Explore head-to-head clinical comparisons of other medications in the same therapeutic classes.
Common clinical questions about LUPKYNIS vs ALFENTANIL, answered by our medical review team.
LUPKYNIS is a Calcineurin Inhibitor Immunosuppressant that works by Calcineurin inhibitor immunosuppressant that binds to cyclophilin A, inhibiting calcineurin activity, which prevents dephosphorylation and activation of nuclear factor of activated T-cells (NFAT), thereby reducing cytokine production and T-cell activation.. ALFENTANIL is a Opioid Analgesic that works by Alfentanil is a potent, short-acting synthetic opioid analgesic that primarily acts as a mu-opioid receptor agonist. It binds to mu-opioid receptors in the central nervous system, leading to G-protein coupled activation of inwardly rectifying potassium channels and inhibition of voltage-gated calcium channels, resulting in hyperpolarization and reduced neurotransmitter release. This produces analgesia, sedation, and respiratory depression.. They differ in pharmacokinetic profiles, FDA-approved indications, and side effect profiles.
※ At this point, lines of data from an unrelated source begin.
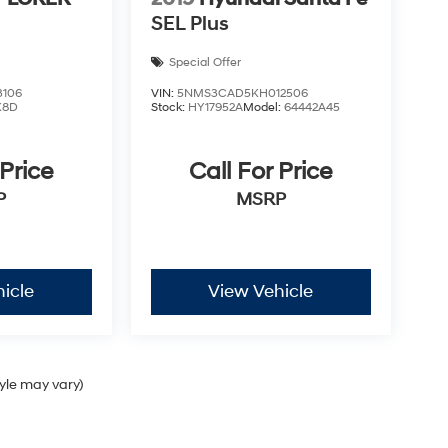
SEL Plus
Special Offer
3106
VIN:
5NMS3CAD5KH012506
K8D
Stock:
HY17952A
Model:
64442A45
 Price
Call For Price
P
MSRP
icle
View Vehicle
tyle may vary)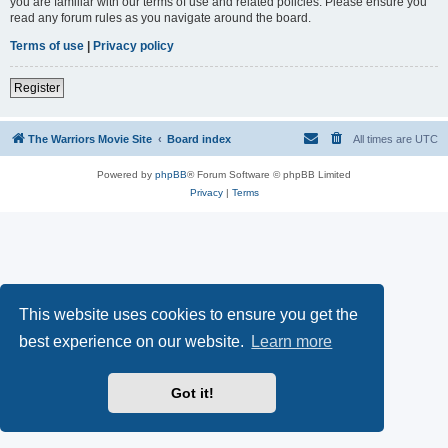
you are familiar with our terms of use and related policies. Please ensure you
read any forum rules as you navigate around the board.
Terms of use
|
Privacy policy
Register
The Warriors Movie Site
Board index
All times are
UTC
Powered by
phpBB
® Forum Software © phpBB Limited
Privacy
|
Terms
This website uses cookies to ensure you get the
best experience on our website.
Learn more
Got it!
Potency comparisons between LUPKYNIS and ALFENTANIL depend on the specific clinical indication. These are agents from distinct pharmacological classes and are not directly interchangeable by dose. A physician or clinical pharmacist should guide any therapeutic switching decisions.
The standard adult dose of LUPKYNIS is: 23.7 mg orally twice daily with food.. The standard adult dose of ALFENTANIL is: Initial IV bolus of 5-20 mcg/kg; maintenance infusion of 0.5-1.5 mcg/kg/min; incremental boluses of 5-10 mcg/kg as needed. Induction of anesthesia: 50-100 mcg/kg IV.. Dosing should always be individualized based on indication, renal and hepatic function, age, and other patient factors.
No direct drug-drug interaction has been formally documented between LUPKYNIS and ALFENTANIL in current clinical databases. However, individual patient risk factors including other medications, organ function, and comorbidities should always be evaluated by a qualified healthcare provider.
The maternal-fetal safety profiles differ. LUPKYNIS is classified as Category C. LUPKYNIS (voclosporin) is a calcineurin inhibitor. Based on animal studies, there is a risk of fetal harm in all trimesters. In rats and rabbits, voclosporin administration during . ALFENTANIL is classified as Category C. Alfentanil is an opioid analgesic; limited human data. No clear evidence of major malformations, but third trimester use may cause neonatal opioid withdrawal syndrome (NOWS). Avoid. Always consult a maternal-fetal medicine specialist before taking either drug during pregnancy or lactation.